For information on more complex cases, such as distributed transactions with multiple keys requiring atomical updates, see Distributed transactions.
Write operation processing by YQL layer
The user-issued write request interacts with the YQL query layer via a port with the appropriate API (either YSQL or YCQL). This user request is translated by the YQL layer into an internal key. As described in Sharding, each key is owned by one tablet. To determine which tablet owns a given key, the YQL layer makes an RPC call to the YB-Master. The response is cached for future uses.
YugabyteDB has a smart client that can cache the location of the tablet directly and can therefore save the extra network hop, therefore allowing it to send the request directly to the YQL layer of the appropriate YB-TServer hosting the tablet leader. If the YQL layer finds that the tablet leader is hosted on the local node, the RPC call becomes a local function call and saves the time needed to serialize and deserialize the request, and then send it over the network.
The YQL layer then issues the write to the YB-TServer hosting the tablet leader. The write is handled by the leader of the Raft group of the tablet owning the key.
Preparation of the operation for replication by tablet leader
The following diagram shows the tablet leader's process to prepare the operation for replication:
The leader of the tablet's Raft group performs the following sequence:
- Verifies that the operation being performed is compatible with the current schema.
- Takes a lock on the key using a local in-memory lock manager. Note that this locking mechanism does not exist on followers.
- Reads data if necessary (for read-modify-write or conditional update operations).
- Prepares the batch of changes to be written to DocDB. This write batch is very close to the final set of RocksDB key-value pairs to be written, only lacking the final hybrid timestamp at the end of each key.
Raft replication of the write operation
The sequence of the Raft replication of the write operation can be described as follows:
- The leader appends the batch to its Raft log and chooses a hybrid timestamp for the write operation.

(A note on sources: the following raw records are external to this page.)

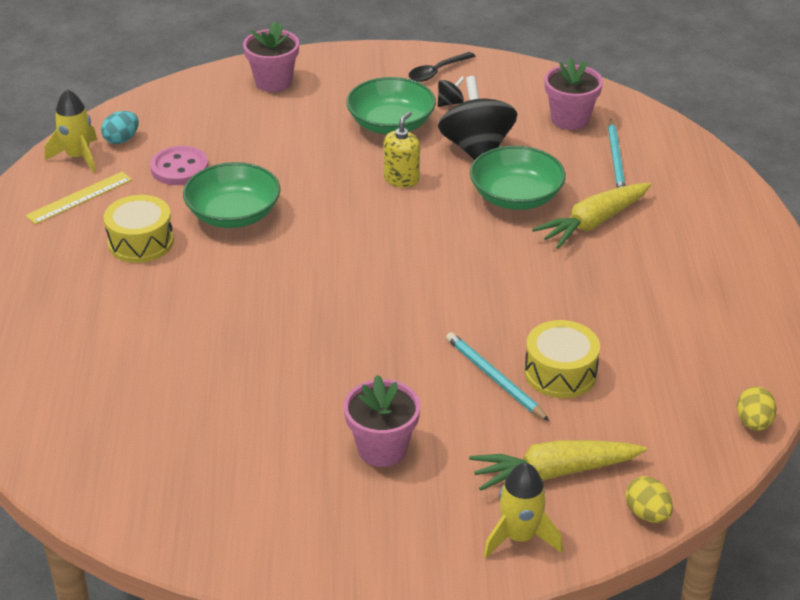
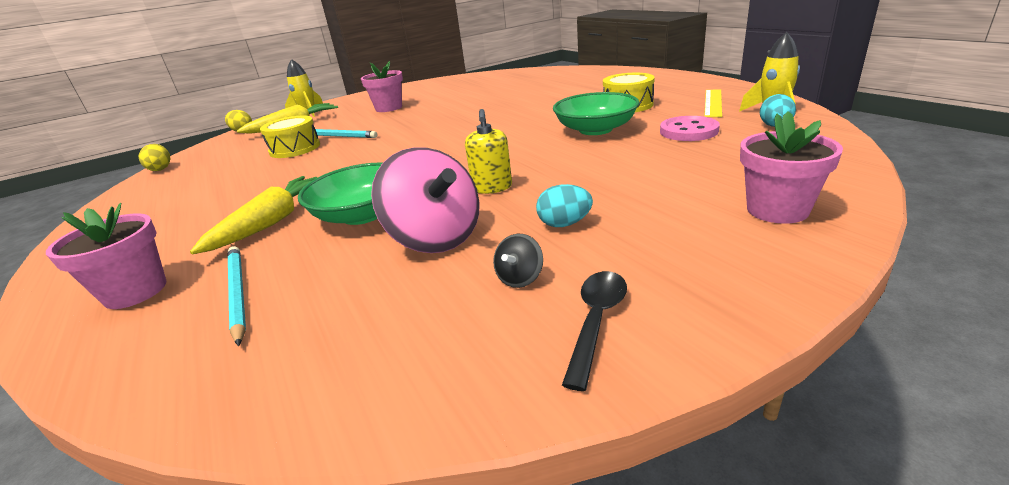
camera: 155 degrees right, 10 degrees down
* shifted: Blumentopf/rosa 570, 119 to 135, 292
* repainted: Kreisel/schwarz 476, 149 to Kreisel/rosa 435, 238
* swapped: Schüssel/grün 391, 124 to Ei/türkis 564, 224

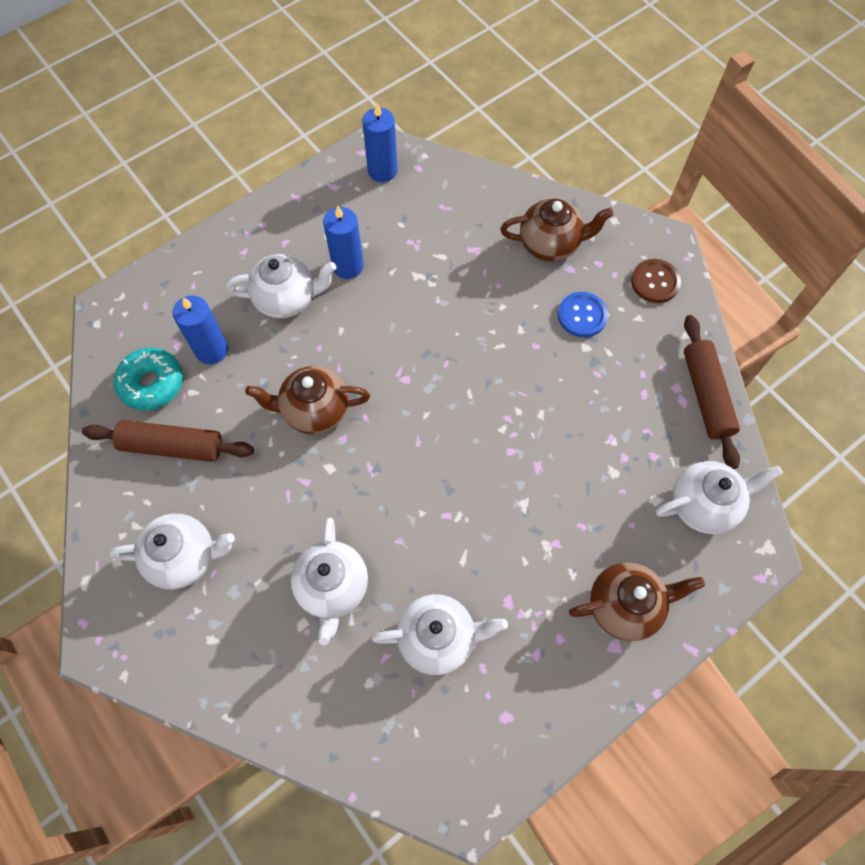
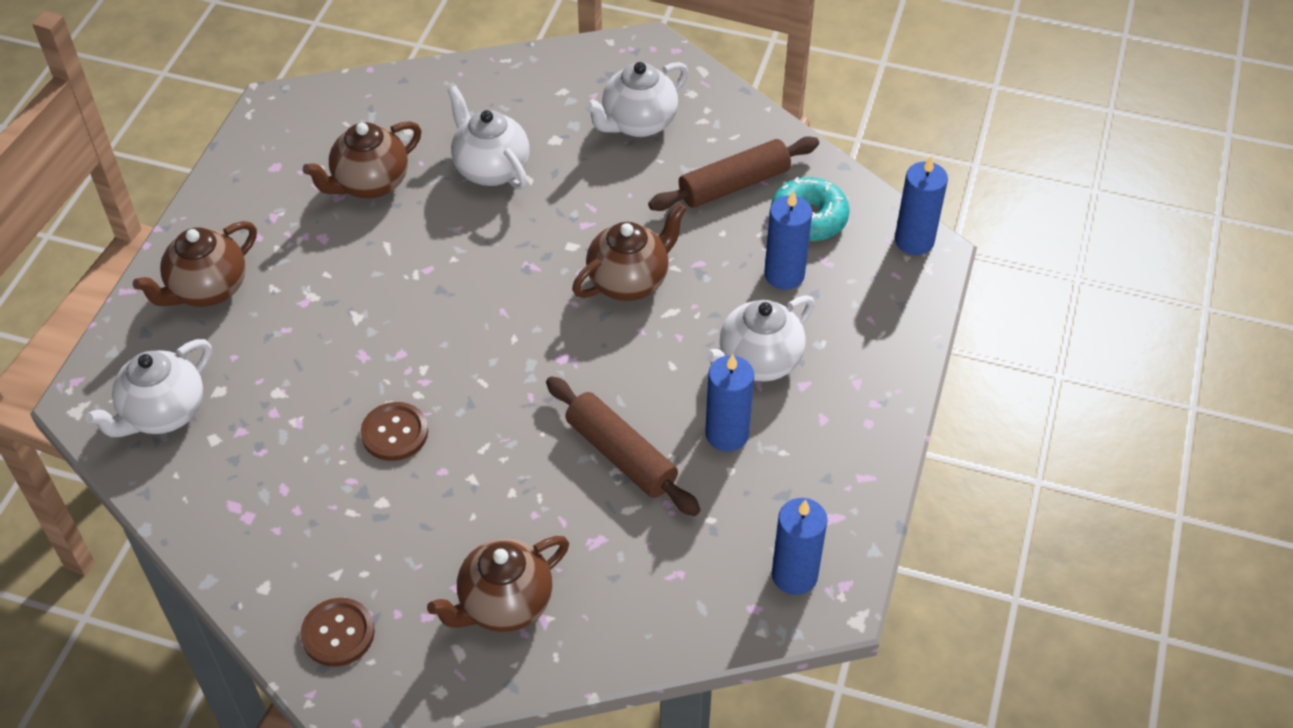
camera: 145 degrees right, 15 degrees down
* repainted: Teekanne/weiß 438, 638 to Teekanne/braun 370, 184
* new: Knopf/braun 395, 433
* shifted: Nudelholz/braun 706, 395 to 621, 455
* new: Kerze/blau 914, 240
* gone: Knopf/blau 582, 315

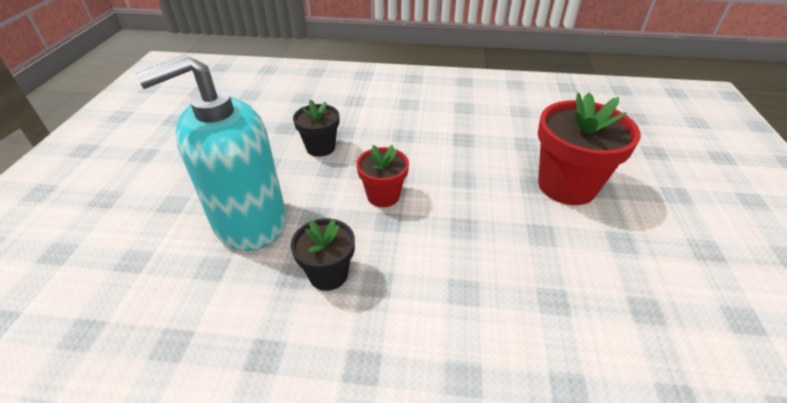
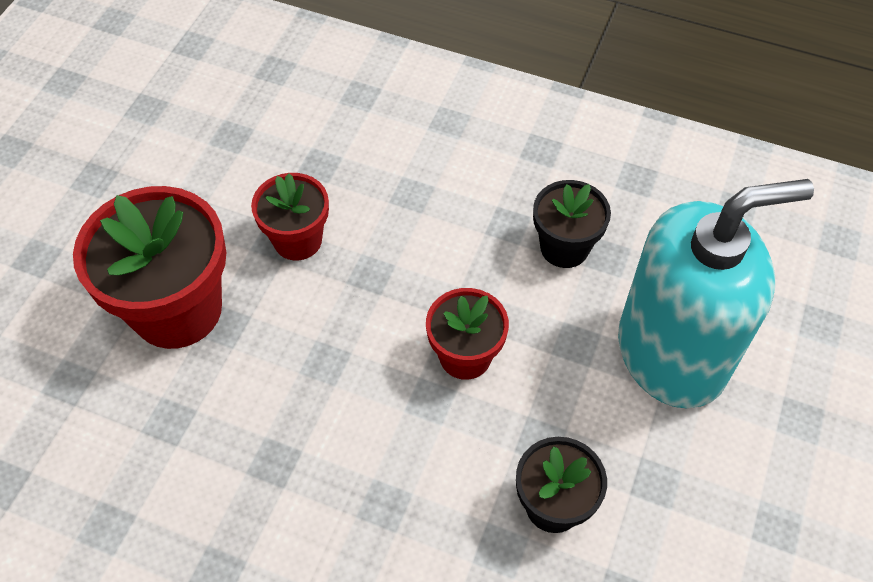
camera: 165 degrees left, 15 degrees up
* new: Blumentopf/rot 298, 240

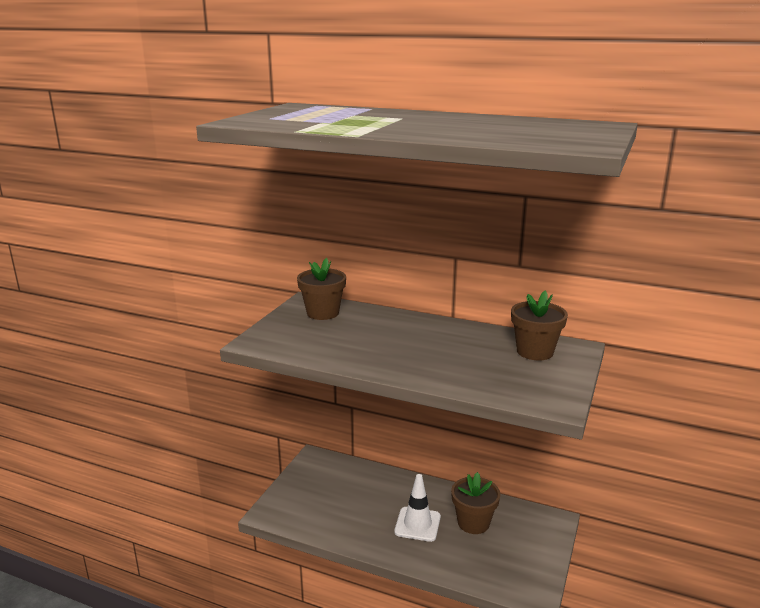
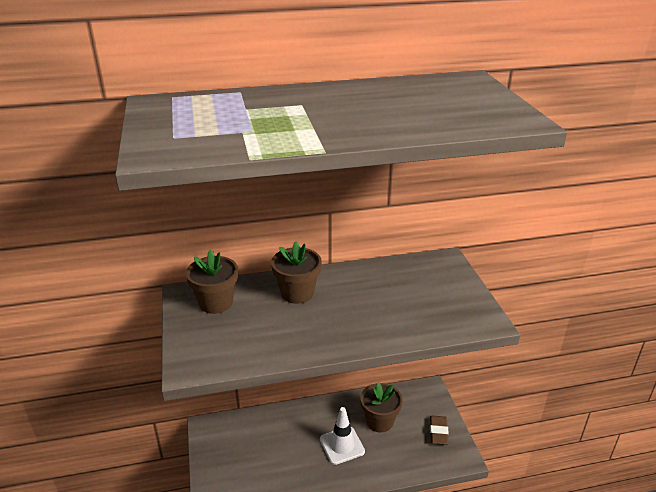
camera: 35 degrees left, 10 degrees up
* shifted: Blumentopf/braun 535, 351 to 297, 293
* new: Radiergummi/braun 438, 432

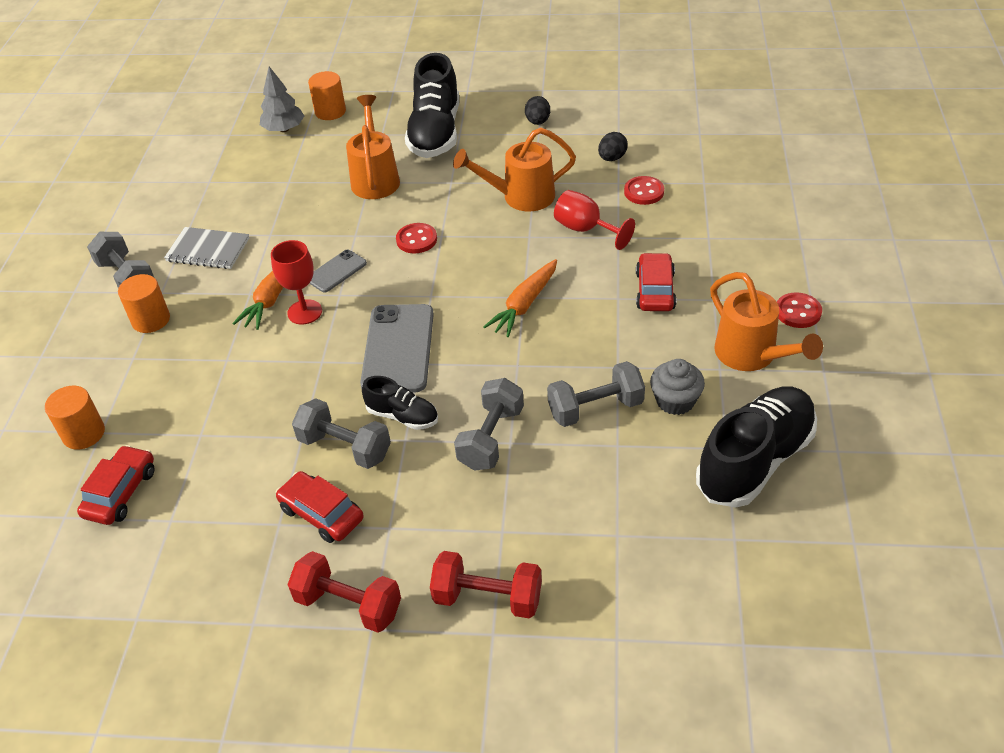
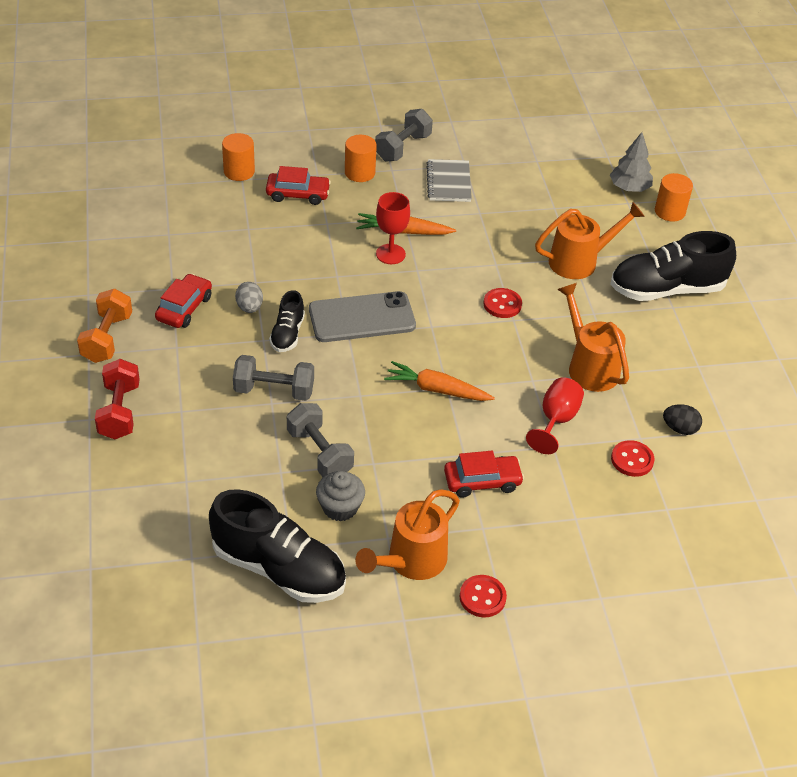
camera: 70 degrees right, 0 degrees up
* repainted: Hantel/rot 348, 604 to Hantel/orange 107, 338
* swapped: Hantel/grau 345, 447 to Ei/grau 249, 307
* shifted: Auto/rot 121, 492 to 298, 194
* gone: Handy/grau 336, 271
* gone: Ei/schwarz 537, 122

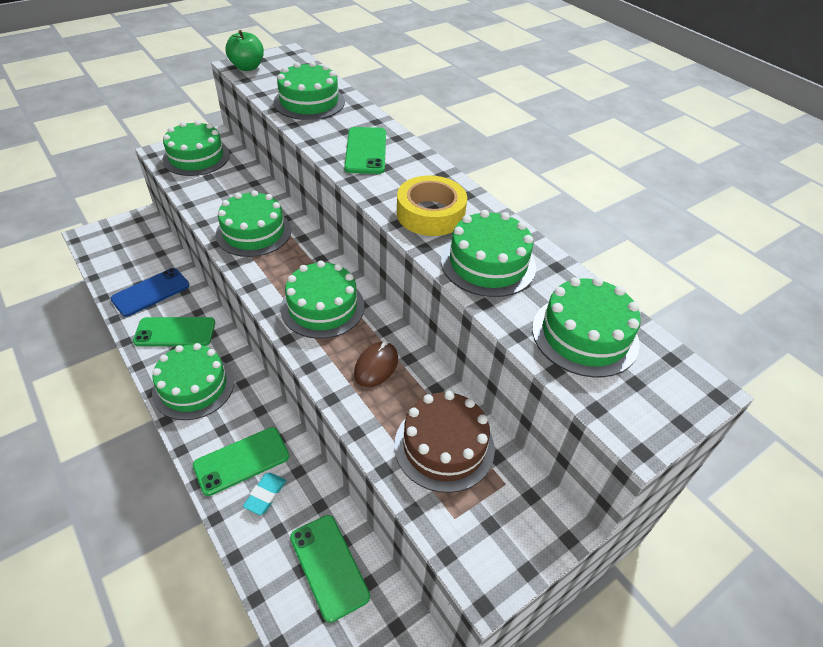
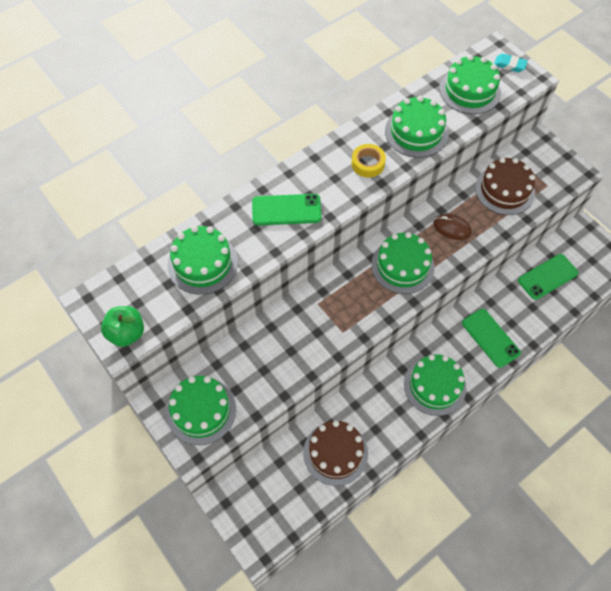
camera: 90 degrees left, 15 degrees up
* swapped: Handy/blau 151, 292 to Kuchen/braun 335, 453
* scaled: Klebeband/gelb 430, 214 = 368, 164 x0.66
* shifted: Radiergummi/türkis 265, 495 to 509, 65
* gone: Handy/grün 175, 332
* gone: Kuchen/grün 253, 232

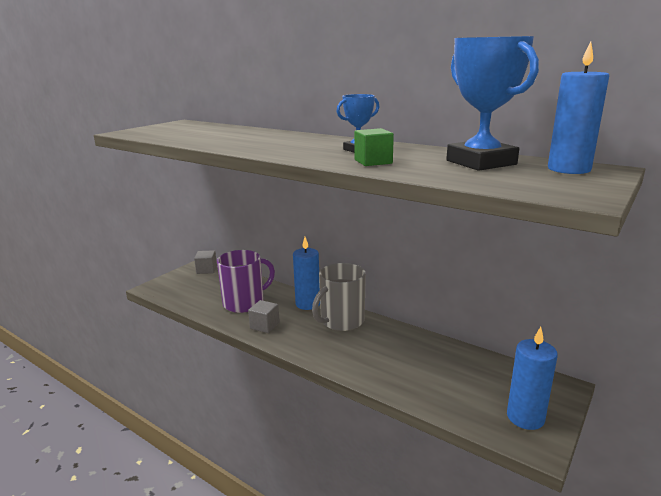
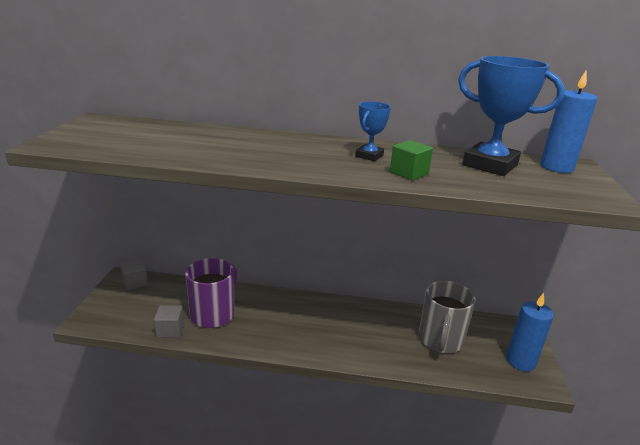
camera: 30 degrees left, 5 degrees up
* shifted: Kubus/grau 264, 326 to 170, 330
* shifted: Tasse/grau 341, 321 to 440, 340
* gone: Kerze/blau 308, 304

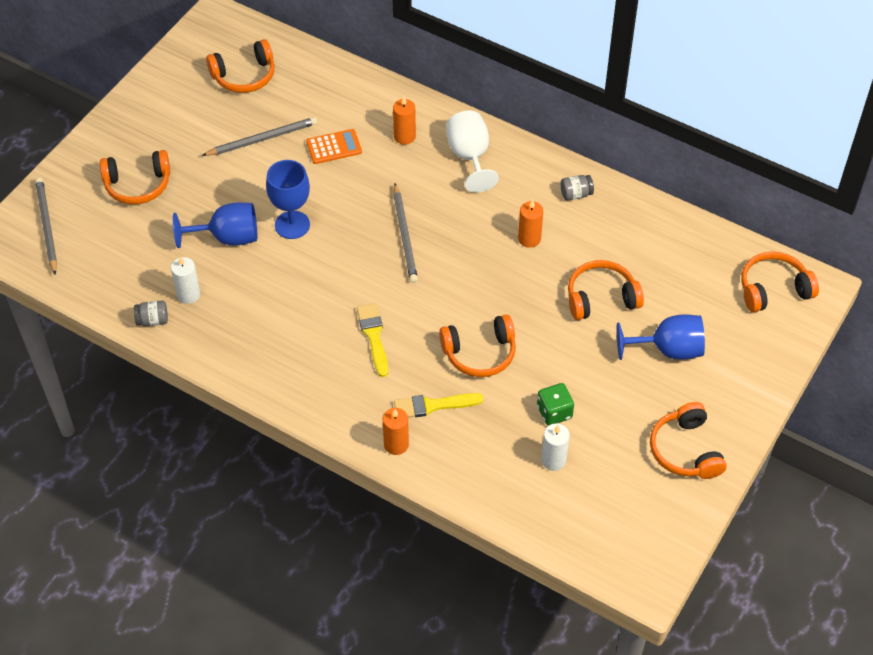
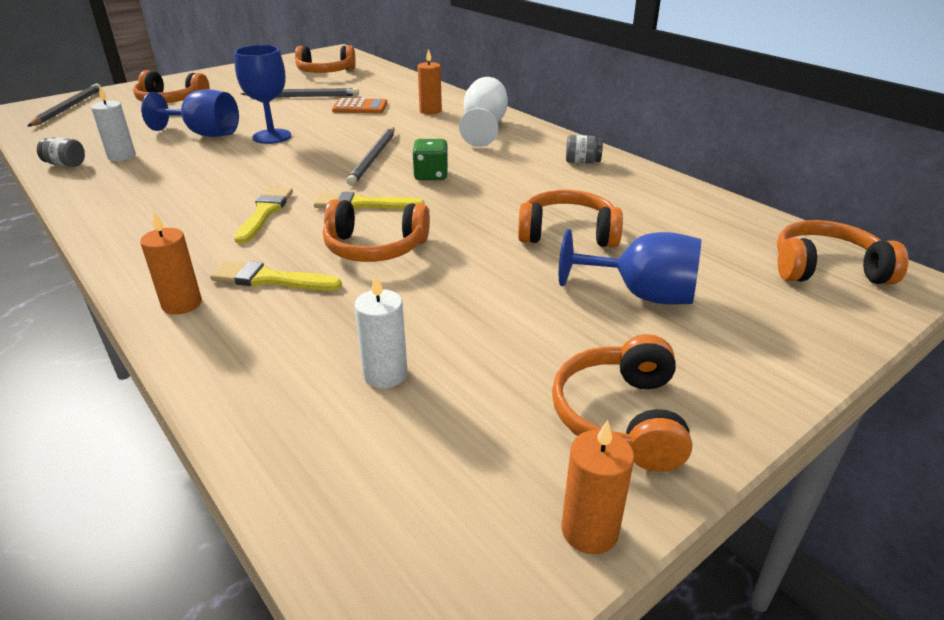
camera: 20 degrees right, 20 degrees down
* new: Pinsel/gelb 363, 204
* shifted: Spielwürfel/grün 554, 412 to 431, 175
* shifted: Kerze/orange 529, 239 to 589, 530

- Replicates the data using Raft to its peers.
- Upon successful Raft replication, applies the data into its local DocDB.
- Responds with success to the user.
The follower tablets receive the data replicated using Raft and apply it into their local DocDB once it is known to have been committed. The leader piggybacks the advancement of the commit point in subsequent RPC requests, as follows:
- The Raft entry containing the write batch is replicated to the majority of the tablet's Raft group peers.
- After receiving a "replication successful" callback from the Raft subsystem, the leader applies the write batch to its local RocksDB.
- The next update from the leader notifies followers that the entry has been committed, and the followers apply the write batch to their RocksDB instances.
Response to the client
Suppose there is a requirement to insert values
v into a table
T1 that had a key column
K and a value column
V. The following diagram depicts the write flow:
Note that the preceding case has been simplified by assuming that the user application sends the write query to a random YugabyteDB server, which then routes the request appropriately.
Specifically for YCQL, using the YugabyteDB smart client would allow you to avoid the extra network hop.